Thinking about taking your career to the next level, and stepping up to leadership? There’s a lot of different pathways for supervisors and managers. Depending on your industry, it’s not always as simple as climbing a ladder.

If you’ve got big ideas and you like working with people, chances are you’re interested in management. But what type of management? A quick search on any careers site or jobs board will give you a ton of job titles with ‘management’ in them, from product management to facilities management and more. One of the job titles you’ll see a lot of, however, is project management.

Project management is one of the fastest growing types of management fields. In fact, as Australia transitions to more of a service economy, project managers will be more in demand than ever. Here’s what you need to know about project management, and how it’s a bit different from other options you may have considered.

What’s the difference?

General management is about all of the operations of a business.

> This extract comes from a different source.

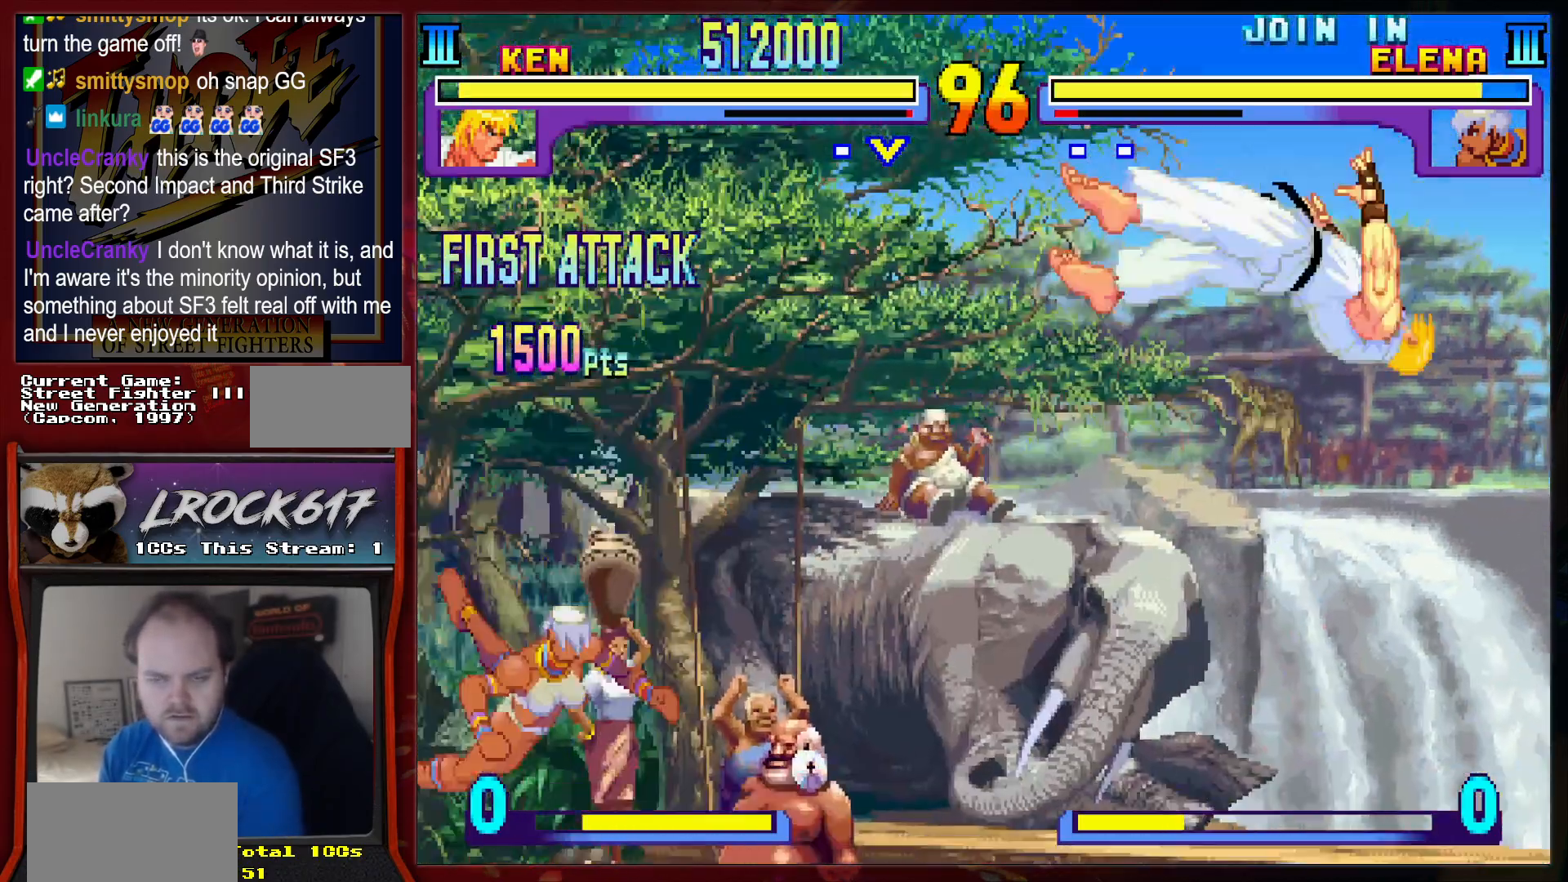
{"buttons": [], "left_stick": "left", "events": [[133, "left_stick", "center"], [400, "left_stick", "left"]]}
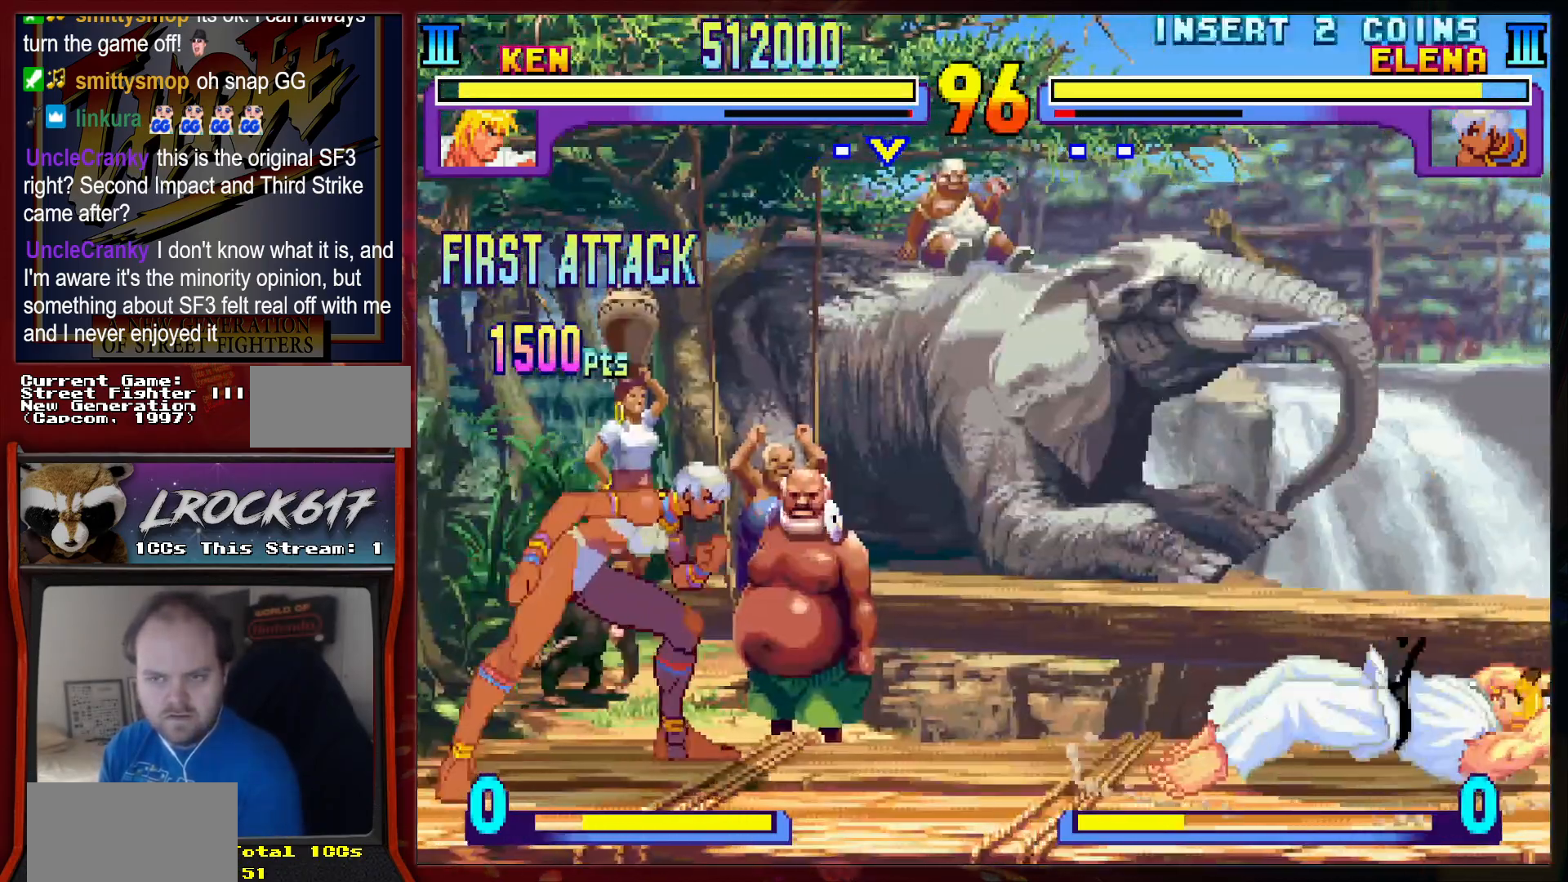
{"buttons": [], "left_stick": "left", "events": [[167, "left_stick", "center"], [300, "left_stick", "left"]]}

This means day to day stuff, like making sales and managing staff. They need to be disciplined with routine tasks like budgeting, training, rostering, reporting, and more.

Project management means overseeing projects that have a clear goal and a deadline. That’s not to say that general managers never do project work, but project managers have special skills that help them lead groups of people to get things done right, on time, and on budget. General managers might work on all different areas of a business, while project managers zoom in on things like new products, organisational changes, construction, and improvement works.

The exciting thing about project management is that you get a great sense of achievement, but there’s always something new to do. It’s the ideal pathway if you never want to feel like you’re stuck in a loop.

What skills do project managers need?

Project managers need a big-picture mindset. They need to be able to see a goal and a deadline, and break down what’s needed to make it come together. PMs need analytical skills to guard against risk and keep things on track.

Communication skills are critical. PMs need to be able to understand a range of different stakeholders with different preferences, personalities, needs – often even different linguistic backgrounds. They need to be able to get messages across efficiently, so everyone’s on the same page.

The great thing about these skills is that they’re transferrable to a range of different industries. As a PM, while you might learn the systems and processes of a particular client or employer, your core skills will work anywhere from the arts to construction.

Why study project management?

Like other skilled jobs, you need background knowledge before you start working on something. Project management is a highly evolved area of theory, with lots of different ideas and systems floating around. By studying while you’re working (or before you start working), you get a sense of what theories work for you, and why you’re doing things a particular way.